Di qui la sollecitazione – con la sentenza n. 70/2015 – di un nuovo intervento legislativo per bilanciare in modo diverso i valori e gli interessi coinvolti, nei limiti di “ragionevolezza e proporzionalità”, senza sacrificare nessuno dei due irragionevolmente. Il successivo Dl 65/2015 ha seguito queste indicazioni, ovviamente con effetto retroattivo, seppure limitatamente al biennio 2012-2013. Quanto basta per escludere che i pensionati abbiano potuto fare “affidamento” sulla disciplina immediatamente risultante dalla sentenza 70 (tanto più che il Dl è stato emanato ed è entrato in vigore a distanza di soli 21 giorni dal deposito della sentenza).
Secondo la Corte, il blocco della perequazione per due soli anni e il conseguente “trascinamento” dello stesso agli anni successivi “non costituiscono un sacrificio sproporzionato rispetto alle esigenze, di interesse generale”, perseguite dalle disposizioni impugnate.
La sentenza ha ribadito che la rivalutazione automatica è uno “strumento tecnico” necessario per salvaguardare le pensioni dall’erosione del loro potere d’acquisto a causa dell’inflazione, e per assicurare nel tempo il rispetto dei principi di adeguatezza e proporzionalità dei trattamenti di quiescenza.

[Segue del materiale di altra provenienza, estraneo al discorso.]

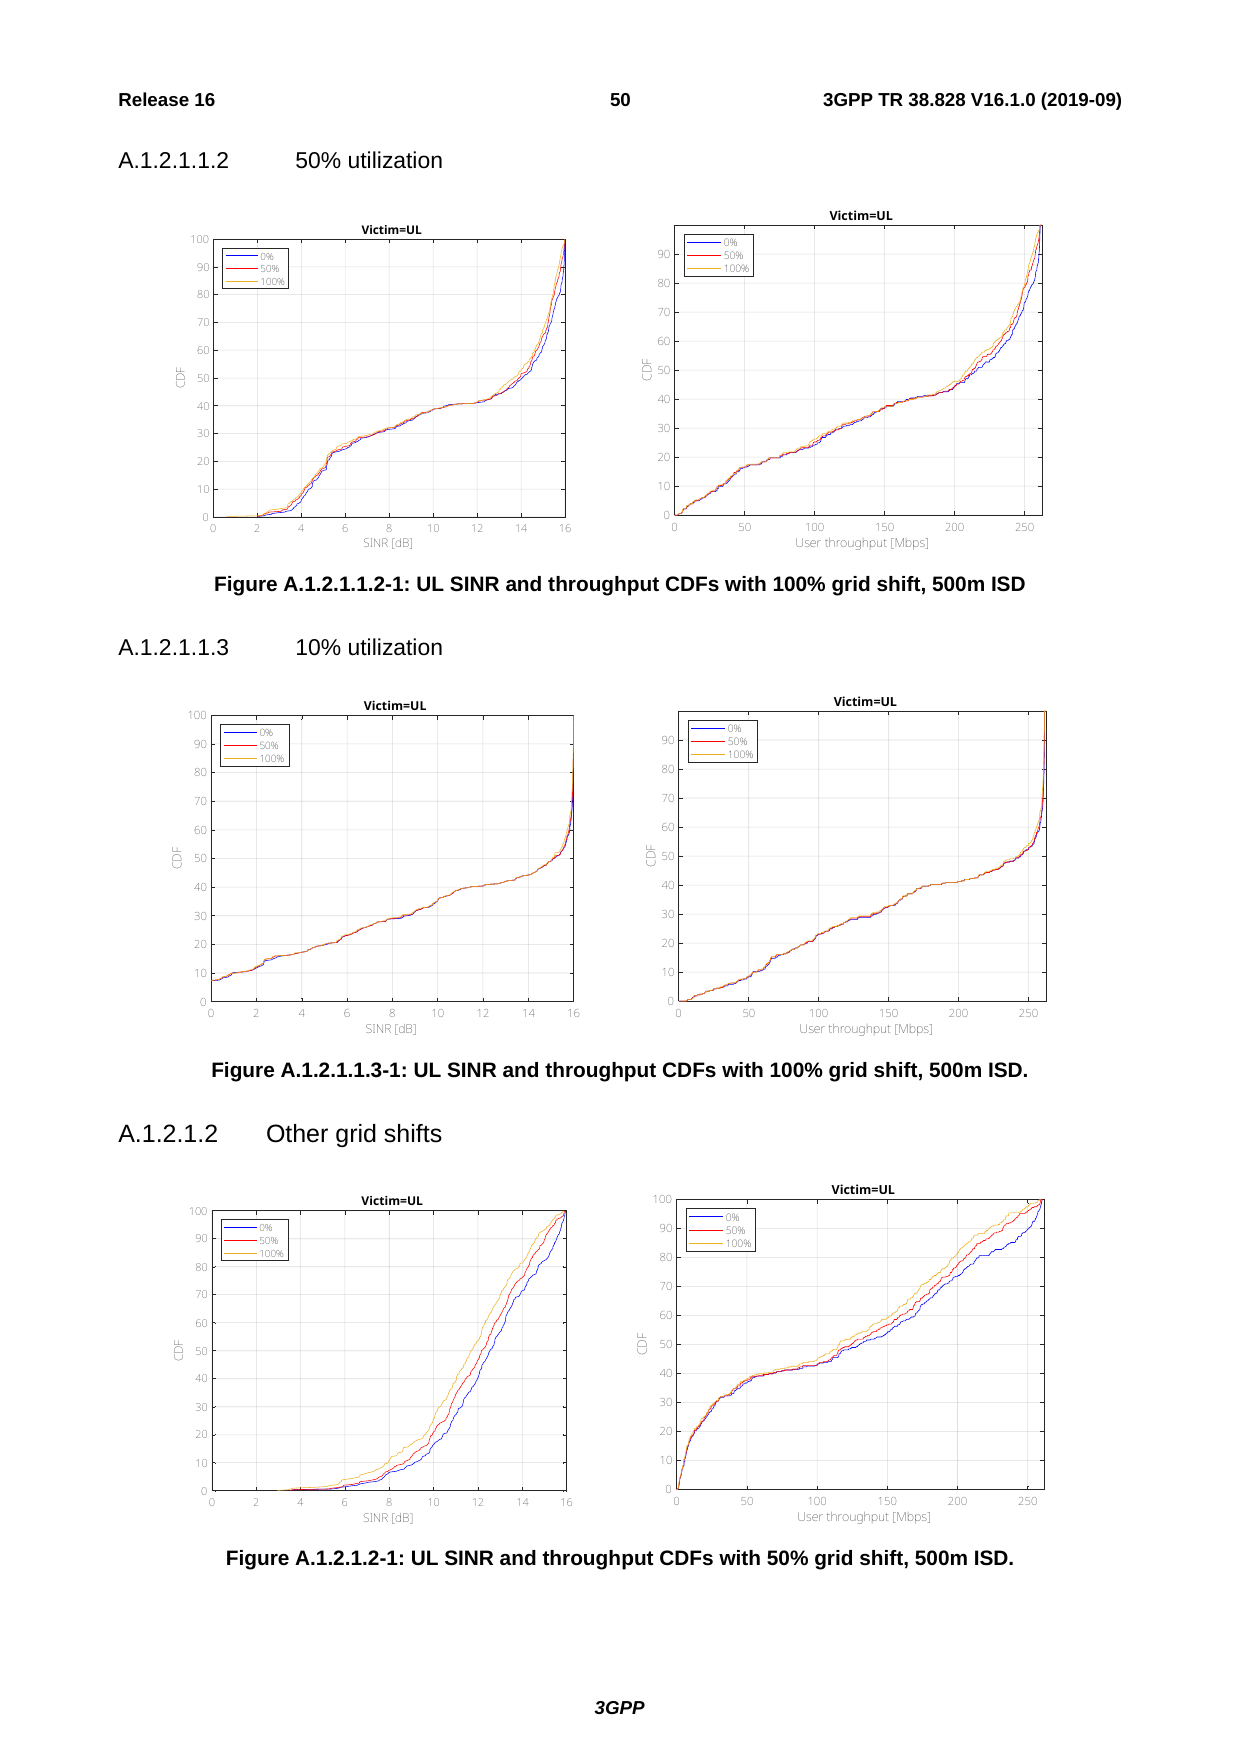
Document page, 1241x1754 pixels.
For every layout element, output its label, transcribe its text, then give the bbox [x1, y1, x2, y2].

subtitle A.1.2.1.2 Other grid shifts [118, 1119, 1122, 1148]
subtitle A.1.2.1.1.2 50% utilization [118, 147, 1122, 174]
text Figure A.1.2.1.1.2-1: UL SINR and throughput CDFs with 100% grid shift, 500m ISD [118, 572, 1122, 596]
text Figure A.1.2.1.2-1: UL SINR and throughput CDFs with 50% grid shift, 500m ISD. [118, 1546, 1122, 1570]
subtitle A.1.2.1.1.3 10% utilization [118, 633, 1122, 660]
text Figure A.1.2.1.1.3-1: UL SINR and throughput CDFs with 100% grid shift, 500m ISD. [118, 1058, 1122, 1082]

Ha ribadito anche che va salvaguardata la garanzia di un reddito che non comprima le “esigenze di vita cui era precedentemente commisurata la prestazione previdenziale”.
È su questo “solido terreno” che il legislatore deve muoversi “bilanciando, secondo criteri non irragionevoli, i valori e gli interessi costituzionali coinvolti”: l’interesse dei pensionati a preservare il potere d’acquisto delle proprie pensioni; le esigenze finanziarie e di equilibrio di bilancio dello Stato.

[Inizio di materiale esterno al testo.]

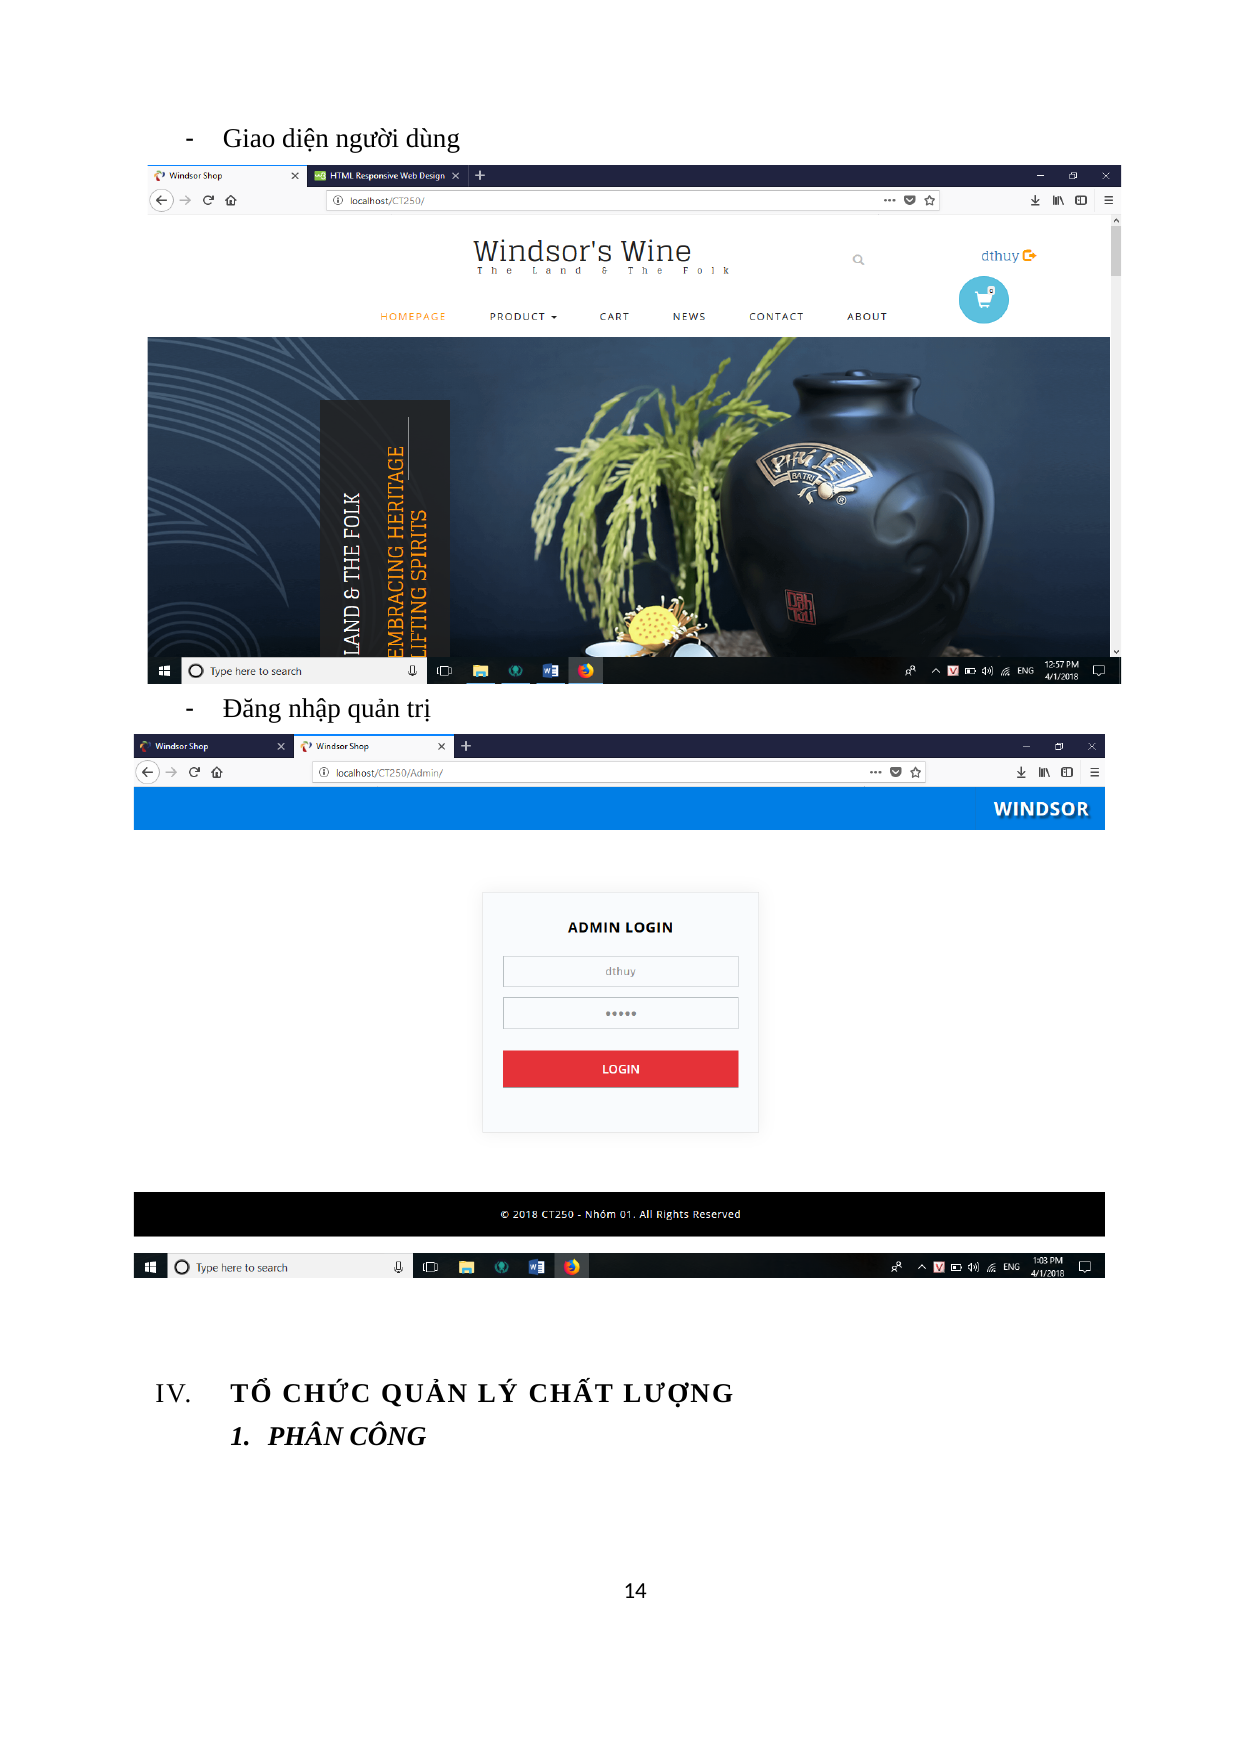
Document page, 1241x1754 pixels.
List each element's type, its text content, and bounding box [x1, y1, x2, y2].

list Đăng nhập quản trị [185, 158, 1122, 165]
list Giao diện người dùng [185, 118, 1122, 155]
picture [133, 734, 1106, 1278]
subtitle Phân công [230, 1421, 1114, 1452]
subtitle Tổ chức quản lý chất lượng [155, 1377, 1114, 1408]
list Đăng nhập quản trị [185, 684, 1122, 726]
picture [147, 165, 1122, 684]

In questo bilanciamento il legislatore, nell’esercizio della sua discrezionalità, non può “eludere il limite della ragionevolezza”, principio cardine intorno al quale ruotano le scelte in materia pensionistica. Pertanto, se queste scelte si prefiggono risparmi di spesa, questi ultimi devono essere “accuratamente motivati”, e cioè “sostenuti da valutazioni della situazione finanziaria basate su dati oggettivi”. E le Relazioni tecniche sono la cartina di tornasole della razionalità di queste scelte.
Ebbene, dalla Relazione tecnica e dalla Verifica delle quantificazioni relative al Ddl di conversione del Dl 65/2015 emergono con evidenza – diversamente dal Salva-Italia – le esigenze finanziarie di cui ha tenuto conto il legislatore nell’esercizio della sua discrezionalità. Esigenze che, nell’attuazione dei principi di adeguatezza e proporzionalità dei trattamenti pensionistici, “sono preservate attraverso un sacrificio parziale e temporaneo dell’interesse dei pensionati a preservare il potere di acquisto dei propri trattamenti”. Ne è una conferma la scelta “non irragionevole” di riconoscere la perequazione in misure percentuali decrescenti all`aumentare dell`importo complessivo del trattamento pensionistico, sino ad escluderla per quelli superiori a sei volte il minimo Inps.